"Palos Verdes Resident since 1947"

The High Price of Greed

This is more important with regard to real estate than ever, so listen up: 

Understandably, I have seen more than the usual number of new listings lately come out at unrealistically high prices.  It’s understandable because a) every seller wants to get the highest possible price for his house, b) feels his house is special (that’s why he bought it), c) may have gotten used to shortcomings in location, lot size, floor plan, etc, d) and, in a slower market, is tempted to measure his house against others for sale in the neighborhood.

Reality check:  none of those reasons are valid, and the strategy of going out high with the idea that “we can always come down”, more often than not, backfires and produces exactly the undesired result.  In any market, the higher the Days on Market number in the listing, the bigger the disadvantage to the seller.  Used to be that we could subvert the system by cancelling the old listing and re-listing under a new MLS number, but gnomes got wise to that.  There is a field in the listing called CDOM (Cumulative Days on Market) which inexorably ticks upward, and cannot be altered, hacked, or deleted.  At some point in the listing, depending upon the market, that number becomes a ball and chain.  Despite the machinations and creativity of the listing agent, buyers look at 300 CDOM and think:  gee, if the house was all that desirable, someone would have bought it.  Doesn’t matter if you just reduced the price to the current level last week; the buyer’s agent has to be pretty resourceful to figure that out.

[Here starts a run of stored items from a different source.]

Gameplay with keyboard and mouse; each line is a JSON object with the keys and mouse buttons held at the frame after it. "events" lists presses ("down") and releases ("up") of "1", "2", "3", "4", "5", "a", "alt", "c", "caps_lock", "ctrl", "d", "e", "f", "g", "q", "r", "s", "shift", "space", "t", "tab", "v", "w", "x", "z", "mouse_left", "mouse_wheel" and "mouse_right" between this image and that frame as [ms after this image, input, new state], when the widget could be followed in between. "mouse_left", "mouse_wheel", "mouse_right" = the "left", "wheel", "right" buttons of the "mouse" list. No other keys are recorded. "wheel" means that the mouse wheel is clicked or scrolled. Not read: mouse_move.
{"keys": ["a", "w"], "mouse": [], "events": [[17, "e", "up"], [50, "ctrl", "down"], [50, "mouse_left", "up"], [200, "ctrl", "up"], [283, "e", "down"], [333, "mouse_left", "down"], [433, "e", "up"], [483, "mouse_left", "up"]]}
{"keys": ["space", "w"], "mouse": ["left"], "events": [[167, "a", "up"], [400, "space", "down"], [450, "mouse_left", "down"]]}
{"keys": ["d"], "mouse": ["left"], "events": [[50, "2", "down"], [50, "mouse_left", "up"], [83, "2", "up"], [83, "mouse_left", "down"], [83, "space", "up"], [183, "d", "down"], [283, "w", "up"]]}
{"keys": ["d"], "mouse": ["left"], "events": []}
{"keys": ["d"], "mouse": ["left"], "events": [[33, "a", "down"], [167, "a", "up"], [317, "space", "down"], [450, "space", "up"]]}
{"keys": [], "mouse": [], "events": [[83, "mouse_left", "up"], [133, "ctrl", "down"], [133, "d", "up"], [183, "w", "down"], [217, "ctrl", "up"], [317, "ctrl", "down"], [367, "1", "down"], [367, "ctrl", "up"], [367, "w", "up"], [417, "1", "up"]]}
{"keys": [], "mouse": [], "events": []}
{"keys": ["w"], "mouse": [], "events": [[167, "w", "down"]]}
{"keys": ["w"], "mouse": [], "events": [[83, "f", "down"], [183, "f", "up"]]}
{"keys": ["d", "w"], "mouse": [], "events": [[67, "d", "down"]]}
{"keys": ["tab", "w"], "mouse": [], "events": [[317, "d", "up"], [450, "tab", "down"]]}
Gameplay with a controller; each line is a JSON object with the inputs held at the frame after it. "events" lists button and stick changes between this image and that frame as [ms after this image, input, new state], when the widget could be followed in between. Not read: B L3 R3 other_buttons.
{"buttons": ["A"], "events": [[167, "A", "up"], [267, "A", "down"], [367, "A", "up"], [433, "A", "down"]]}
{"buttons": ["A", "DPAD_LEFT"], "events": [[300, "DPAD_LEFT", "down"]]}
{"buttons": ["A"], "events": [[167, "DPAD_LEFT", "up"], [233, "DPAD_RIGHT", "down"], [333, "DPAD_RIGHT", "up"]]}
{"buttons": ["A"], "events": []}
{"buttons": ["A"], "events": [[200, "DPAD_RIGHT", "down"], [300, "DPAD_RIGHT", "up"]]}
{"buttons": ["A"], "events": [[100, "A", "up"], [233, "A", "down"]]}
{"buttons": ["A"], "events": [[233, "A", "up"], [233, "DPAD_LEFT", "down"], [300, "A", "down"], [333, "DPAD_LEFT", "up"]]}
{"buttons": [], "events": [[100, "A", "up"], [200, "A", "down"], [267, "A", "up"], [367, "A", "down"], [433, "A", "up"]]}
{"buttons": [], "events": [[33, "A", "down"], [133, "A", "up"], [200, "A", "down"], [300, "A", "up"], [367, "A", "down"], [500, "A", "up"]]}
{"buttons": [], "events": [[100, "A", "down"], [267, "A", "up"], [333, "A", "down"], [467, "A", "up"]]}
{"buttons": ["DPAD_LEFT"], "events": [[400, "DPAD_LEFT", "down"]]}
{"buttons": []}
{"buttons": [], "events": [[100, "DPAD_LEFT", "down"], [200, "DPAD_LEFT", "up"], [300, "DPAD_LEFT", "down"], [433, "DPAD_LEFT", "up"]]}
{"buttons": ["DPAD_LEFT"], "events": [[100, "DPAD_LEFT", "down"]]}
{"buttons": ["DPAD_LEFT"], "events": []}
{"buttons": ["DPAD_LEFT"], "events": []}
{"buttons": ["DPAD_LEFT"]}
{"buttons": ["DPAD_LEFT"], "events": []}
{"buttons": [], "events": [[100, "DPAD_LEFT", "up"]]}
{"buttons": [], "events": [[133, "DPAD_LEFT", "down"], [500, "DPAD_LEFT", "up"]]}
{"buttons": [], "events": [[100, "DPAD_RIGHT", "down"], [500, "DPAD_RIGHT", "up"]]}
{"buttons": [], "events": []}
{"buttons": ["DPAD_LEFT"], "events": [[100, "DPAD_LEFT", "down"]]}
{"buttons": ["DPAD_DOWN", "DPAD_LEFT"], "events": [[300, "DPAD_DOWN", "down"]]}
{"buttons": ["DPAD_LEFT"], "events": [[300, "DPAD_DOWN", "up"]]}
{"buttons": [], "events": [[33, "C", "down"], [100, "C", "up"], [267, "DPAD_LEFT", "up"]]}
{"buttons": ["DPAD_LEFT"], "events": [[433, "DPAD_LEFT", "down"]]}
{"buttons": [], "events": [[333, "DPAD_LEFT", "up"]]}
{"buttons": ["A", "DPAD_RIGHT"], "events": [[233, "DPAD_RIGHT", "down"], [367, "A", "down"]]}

The other problem with a high number is that, in a slower market with a lot of houses for sale, buyer’s agents are looking for ways to cut down the number of homes they have to look at before they show their buyer this weekend, and Days on Market is a common one.  In other words, the agent will sort only by homes with less than 60 DOM, figuring his odds of finding a good value are higher than with those over that.  Let the over 60 ones wait til the next trip out.  Therefore, the showings go way down.

You also tend, at some point, to get the “bottom feeders”:  buyers looking to steal something and figuring, usually illogically, that a house with over 250 DOM may have a desperate owner.  I say illogically because, if the owner were that desperate, he’d have reduced the price and sold it.  The question I always have to ask is:  what makes a buyer, looking at a house with a $2 million asking price, think that that seller is of a frame of mind to take $1.5 million?  Doesn’t matter if that’s what the house is worth — if the seller is asking $2 million for it, he’s obviously not sufficiently motivated to sell it to take what it’s actually worth.  Penmanship practice becomes the only explanation.

So the price of greed is very real:  once you’ve been on the market a long time, the odds are great that you will not get as high a sale price as you would have had the house been priced realistically/accurately to begin with.  When the listing is new, everyone’s excited, no one’s seen it, the CDOM is 0, and all the buyers who have been looking for the past 4 months, have seen everything, but haven’t bought, are on your house like bees on honey.  It is during this initial period, which lasts 30-45 days, that you have the best chance to get the highest price for your house.  Buyers who like it don’t know how much time they have before another offer comes in, couples might be staring down other couples in the living room, agents might be writing offers on the hoods of their cars, etc.  A feeding frenzy could ensue.  OMG.